Dig into the view and see:
<% User.all.each do |user| %>
...
<% end %>
That’s loading all users into memory.
How to Fix:
Use pagination or lazy loading:
@users = User.page(params[:page]).per(20)
Now the object count drops dramatically.
4. Environment & Request Info
See request parameters, environment variables, session data, and headers.
Example:
You’re debugging an API endpoint and want to confirm the incoming headers or params—Debugbar shows them neatly in this tab.
It can help identify:
Wrong content-type headers
CSRF issues
Auth headers or missing cookies
💡 Debugbar Best Practices
Use it early: Don’t wait until your app is slow—profile as you build.
Watch out for hidden N+1 in associations, partials, or background jobs.

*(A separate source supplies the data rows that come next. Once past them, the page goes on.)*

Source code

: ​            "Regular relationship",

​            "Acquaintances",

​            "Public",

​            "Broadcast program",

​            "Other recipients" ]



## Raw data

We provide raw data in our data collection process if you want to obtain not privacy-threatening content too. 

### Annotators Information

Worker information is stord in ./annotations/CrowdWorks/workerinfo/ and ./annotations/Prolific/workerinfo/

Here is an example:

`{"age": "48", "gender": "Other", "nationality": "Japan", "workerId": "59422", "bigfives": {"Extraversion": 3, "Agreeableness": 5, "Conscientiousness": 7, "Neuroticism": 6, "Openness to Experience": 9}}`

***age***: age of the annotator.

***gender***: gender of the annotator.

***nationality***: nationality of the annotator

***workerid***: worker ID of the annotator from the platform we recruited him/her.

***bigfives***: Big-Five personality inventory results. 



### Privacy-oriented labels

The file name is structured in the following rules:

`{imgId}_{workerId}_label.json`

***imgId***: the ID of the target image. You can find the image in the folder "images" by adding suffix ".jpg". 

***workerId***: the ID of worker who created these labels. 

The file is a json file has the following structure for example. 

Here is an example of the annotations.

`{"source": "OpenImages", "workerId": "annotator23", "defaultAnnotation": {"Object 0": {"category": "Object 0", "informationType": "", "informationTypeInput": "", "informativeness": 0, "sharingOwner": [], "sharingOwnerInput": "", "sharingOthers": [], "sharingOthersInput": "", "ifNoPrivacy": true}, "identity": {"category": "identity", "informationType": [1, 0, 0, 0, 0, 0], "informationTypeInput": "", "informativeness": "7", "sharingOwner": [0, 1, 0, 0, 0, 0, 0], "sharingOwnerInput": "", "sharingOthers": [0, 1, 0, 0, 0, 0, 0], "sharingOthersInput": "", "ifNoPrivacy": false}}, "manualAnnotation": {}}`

Keep an eye on object counts to reduce memory pressure in production.
Use fragment and Russian doll caching where needed, based on render timelines.
Regularly review slow pages with Debugbar open—it’s a development-time lifesaver.
💭 Final Thoughts
Rails Debugbar offers an easy, visual way to profile and optimize your Rails 8 app. Whether you’re debugging a slow page, inspecting a query storm, or chasing down memory leaks, this tool gives you insight without friction.
So before you overhaul your architecture or blame Rails, fire up Debugbar—and fix the real issues.